■ 提供文本
______

美文网首页
[nebula-graph] nebula spark for

[nebula-graph] nebula spark for

作者: Lo_ading | 来源:发表于2021-07-14 14:01 被阅读0次

    NebulaSparkConnector2.0

    [参考链接]
    [参考链接]:https://docs.nebula-graph.com.cn/spark-connector/sc-ug-what-is-spark-connector/

    [代码]
    [代码]:https://github.com/Loading-Life/nebula-spark-java-demo

    说明

    Nebula Spark Connector 是一个 Spark 连接器,提供了通过 Spark 标准形式读写 Nebula Graph 数据库的能力,由以下两部分组成:

    • Reader:为您提供了一个 Spark SQL 接口,您可以使用 Spark SQL 接口编程读取 Nebula Graph 图数据,单次读取一个点或边类型的数据,并将读取的结果组装成 Spark 的 DataFrame。

    • Writer:为您提供了一个 Spark SQL 接口,您可以使用 Spark SQL 接口编程将 DataFrame 格式的数据逐条或批量写入 Nebula Graph。

    适用场景

    • 在不同的 Nebula Graph 集群之间迁移数据。

______

■ 简短任务 1
请把列表从开头到含有“data axis 2”的那一行重写一遍，把“render”换成“image”，其他内容保持不变，图片不要写进答案。
上面的文章与下面的列表没有任何关联。

记录数据:

______

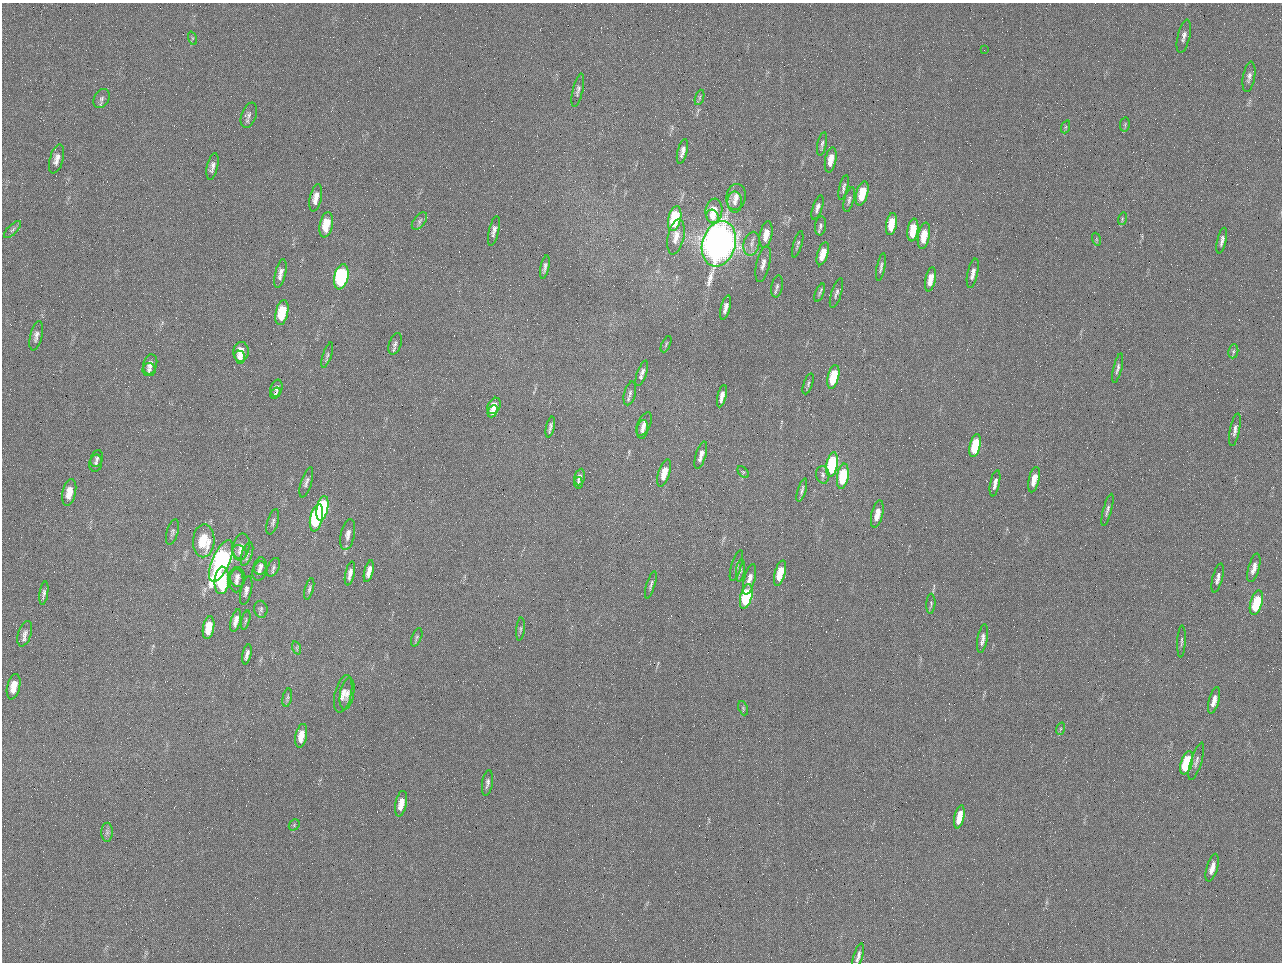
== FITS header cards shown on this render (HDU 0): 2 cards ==
NAXIS1  =                 1280 / length of data axis 1
NAXIS2  =                  960 / length of data axis 2

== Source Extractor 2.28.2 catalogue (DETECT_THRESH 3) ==
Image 1280 x 960 px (HDU 0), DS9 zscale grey, 1 PNG px = 1 image px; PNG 1284 x 964 px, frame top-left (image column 1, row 960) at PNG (2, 3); each listed source drawn as its Kron ellipse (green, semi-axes under 4 px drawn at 4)
Background 2560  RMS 180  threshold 554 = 3 sigma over >= 5 px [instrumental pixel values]
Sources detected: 154; all 154 listed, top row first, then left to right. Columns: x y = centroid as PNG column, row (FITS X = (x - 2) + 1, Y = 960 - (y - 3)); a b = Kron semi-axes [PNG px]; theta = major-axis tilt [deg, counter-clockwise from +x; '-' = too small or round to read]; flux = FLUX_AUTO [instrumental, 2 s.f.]
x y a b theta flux
1184 36 17 6 77 6.6e+04
192 38 7 4 -72 1.9e+04
984 50 2 2 - 6.3e+04
1249 77 15 6 80 5.9e+04
578 90 17 5 77 4.5e+04
700 97 8 3 72 2.5e+04
102 98 10 7 59 4.2e+04
249 115 13 7 69 5.3e+04
1125 124 7 5 80 1.9e+04
1065 127 7 4 70 1.8e+04
822 144 12 4 78 3.6e+04
682 151 13 5 76 6.2e+04
57 159 15 6 74 8.4e+04
831 160 13 5 79 1.5e+05
212 167 13 5 77 6.0e+04
843 187 13 4 77 3.6e+04
862 193 12 6 75 3.3e+05
736 197 13 9 81 1.1e+05
316 198 14 6 78 1.2e+05
849 200 13 5 74 3.6e+04
735 202 10 7 -87 7.7e+04
817 208 13 5 72 5.6e+04
714 211 12 8 83 2.3e+05
712 216 7 6 - 1.1e+05
675 219 13 6 77 9.7e+05
1122 219 6 4 74 1.6e+04
419 221 10 5 52 3.7e+04
891 224 11 5 80 3.1e+05
326 225 13 6 78 3.4e+05
821 226 9 5 81 3.7e+04
12 230 11 5 45 3.2e+04
913 230 11 5 81 3.3e+05
494 231 15 5 77 6.1e+04
766 234 13 6 79 1.6e+05
924 236 13 6 80 2.5e+05
676 237 18 8 78 1.4e+05
1096 239 6 4 -71 1.7e+04
1222 240 13 4 77 5.0e+04
719 244 23 16 73 1.3e+07
752 244 12 7 75 7.6e+04
798 244 14 3 74 2.6e+04
823 254 12 5 72 2.0e+05
763 264 18 6 77 9.3e+04
545 267 12 4 78 4.2e+04
881 267 14 4 79 4.0e+04
280 273 14 5 77 7.2e+04
973 273 15 5 78 7.7e+04
341 277 13 7 77 1.9e+06
930 279 12 5 78 1.6e+05
777 286 11 5 80 4.0e+04
820 293 10 4 68 2.5e+04
836 293 16 5 73 4.1e+04
725 308 13 5 75 7.1e+04
282 313 13 6 78 4.4e+05
36 336 15 6 76 6.0e+04
395 344 11 6 70 4.6e+04
666 344 9 2 65 1.4e+04
1233 351 7 5 83 2.4e+04
241 352 10 7 86 1.6e+05
327 355 13 4 72 3.1e+04
240 357 7 5 -69 8.8e+04
150 364 10 7 73 6.3e+04
1118 368 15 4 76 4.4e+04
149 370 6 6 - 3.6e+04
642 373 13 5 70 5.4e+04
833 377 12 5 77 5.3e+05
808 384 11 4 71 2.7e+04
277 388 9 5 75 3.8e+04
275 393 6 4 54 2.3e+04
630 393 12 5 76 4.8e+04
722 396 11 4 76 8.2e+04
494 406 8 6 64 1.4e+05
493 411 6 4 64 8.8e+04
644 424 12 6 64 6.4e+04
550 427 10 3 77 3.8e+04
642 429 9 5 81 4.4e+04
1235 430 16 5 79 5.6e+04
975 446 12 5 76 6.1e+05
701 455 14 5 73 8.0e+04
97 459 9 6 73 3.2e+04
96 463 8 6 78 3.5e+04
832 465 12 5 80 1.4e+06
743 472 7 4 -45 1.8e+04
664 473 14 5 73 1.9e+05
823 475 9 6 -80 4.3e+04
843 476 13 5 80 6.9e+05
580 477 8 5 80 4.2e+04
1034 480 13 5 77 1.5e+05
306 482 16 5 73 4.8e+04
578 483 6 4 -81 2.5e+04
995 483 13 4 79 7.0e+04
802 490 12 4 73 3.8e+04
69 492 13 6 78 1.6e+05
322 508 12 5 78 1.3e+06
1107 510 16 4 75 4.4e+04
877 514 14 5 76 1.6e+05
316 518 14 6 77 1.5e+06
273 522 13 5 74 4.1e+04
172 532 13 5 75 3.7e+04
348 534 16 7 78 8.0e+04
204 541 16 10 87 4.9e+05
241 547 13 8 78 9.6e+04
240 552 8 6 -52 5.2e+04
247 554 12 5 72 4.1e+04
221 561 22 8 67 3.3e+06
736 565 16 5 72 4.0e+04
260 566 8 6 79 5.2e+04
273 567 10 5 66 3.8e+04
1254 568 15 5 74 1.0e+05
740 570 11 4 83 3.0e+04
259 571 10 7 78 4.9e+04
369 571 11 4 76 9.2e+04
780 573 13 5 75 3.2e+05
350 574 12 4 78 6.6e+04
237 577 10 8 -78 6.0e+04
1218 578 15 5 76 6.4e+04
749 579 16 5 75 1.0e+05
222 580 14 7 86 7.3e+05
236 581 12 7 88 5.9e+04
651 585 14 4 73 3.6e+04
309 589 11 4 74 2.7e+04
246 590 15 5 77 5.9e+04
44 593 12 4 81 3.6e+04
746 596 13 6 75 1.1e+06
1256 603 12 6 74 6.6e+05
931 604 10 4 87 2.3e+04
261 609 8 6 -78 3.4e+04
246 620 10 3 75 2.1e+04
236 621 11 4 76 9.0e+04
209 628 11 5 79 2.6e+05
520 629 11 3 84 2.6e+04
25 634 13 6 72 6.5e+04
417 637 9 5 69 2.7e+04
983 639 14 5 80 7.7e+04
1181 641 16 3 87 3.0e+04
297 648 7 4 -72 2.0e+04
247 654 10 3 77 5.1e+04
14 687 13 6 77 2.0e+05
343 694 19 8 77 1.2e+05
347 694 16 7 79 8.1e+04
287 698 9 4 77 2.5e+04
1214 700 13 5 75 1.0e+05
743 708 7 4 -67 2.1e+04
1060 729 6 4 71 2.0e+04
301 736 12 5 79 1.7e+05
1196 761 19 5 73 5.7e+04
1187 763 12 6 73 1.0e+06
487 783 13 5 81 4.3e+04
401 804 13 5 78 1.7e+05
959 817 12 5 78 2.2e+05
294 825 6 5 - 1.9e+04
107 832 9 6 89 3.8e+04
1212 868 14 5 73 1.1e+05
858 956 14 4 74 5.5e+04
At the frame edge (FLAGS 8, measured only in part): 1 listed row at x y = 858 956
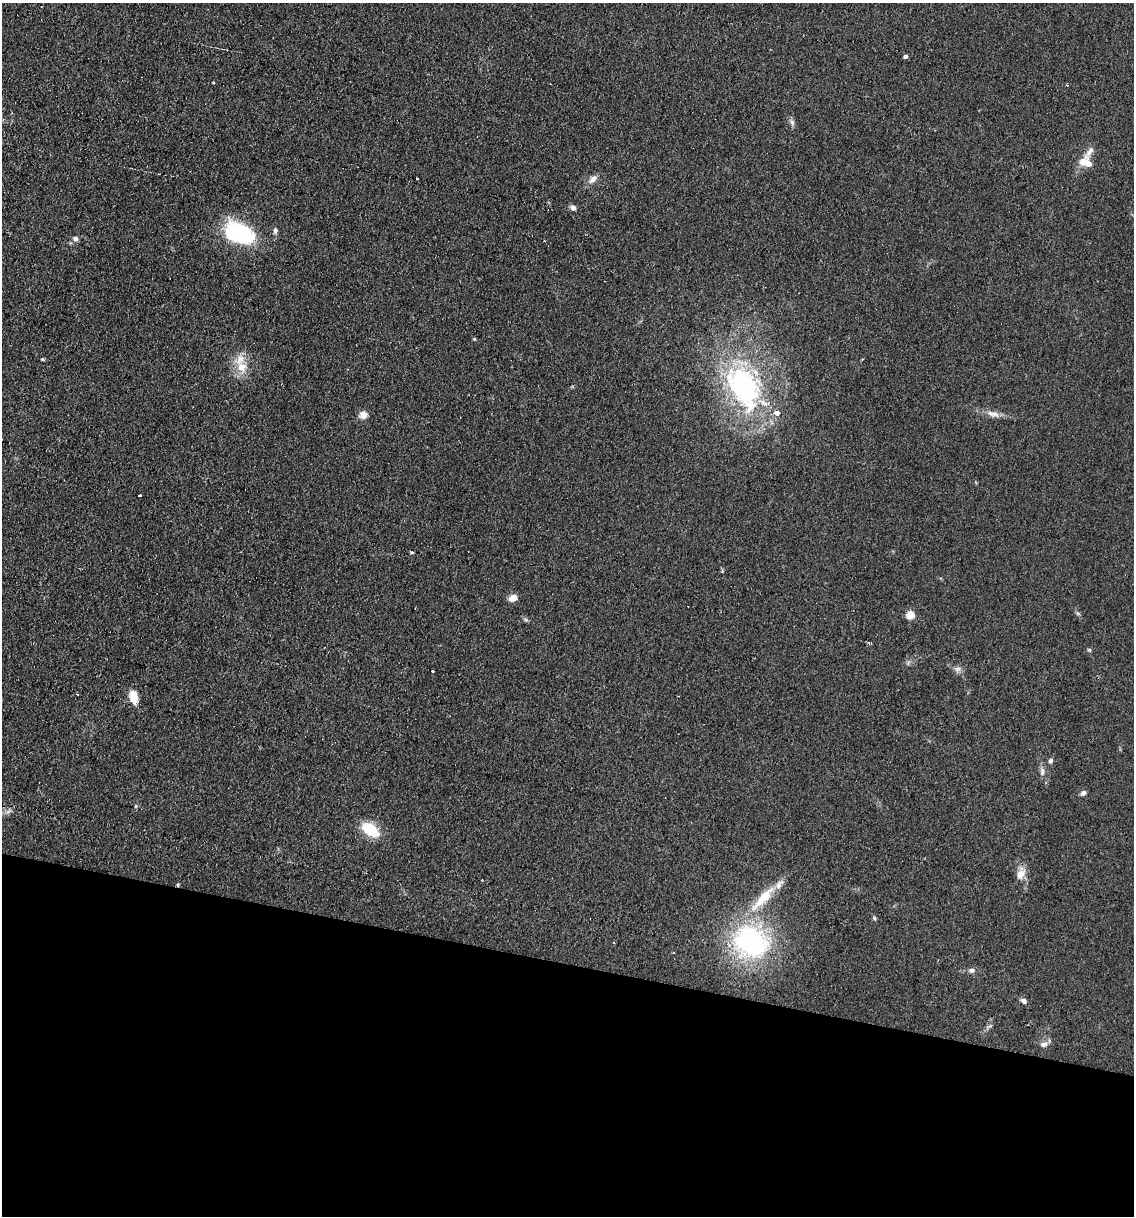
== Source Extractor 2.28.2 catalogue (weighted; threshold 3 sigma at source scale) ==
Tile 15 of 4 x 4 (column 3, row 4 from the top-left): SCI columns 2388-3519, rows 1-1214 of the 4903 x 4854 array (HDU 1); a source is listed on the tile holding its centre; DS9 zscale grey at full resolution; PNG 1136 x 1218 px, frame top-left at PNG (2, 3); no overlay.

______

■ 简短任务 2
根据上面关于 Nebula Spark Connector 的文章，回答下列问题：
(a) 文章的作者是谁？
(b) Reader 会把读取的结果组装成什么？
(c) Writer 以什么方式把 DataFrame 格式的数据写入 Nebula Graph？

■ 正确答案 1
== FITS header cards shown on this image (HDU 0): 2 cards ==
NAXIS1  =                 1280 / length of data axis 1
NAXIS2  =                  960 / length of data axis 2

■ 正确答案 2
(a) Lo_ading
(b) Spark 的 DataFrame
(c) 逐条或批量写入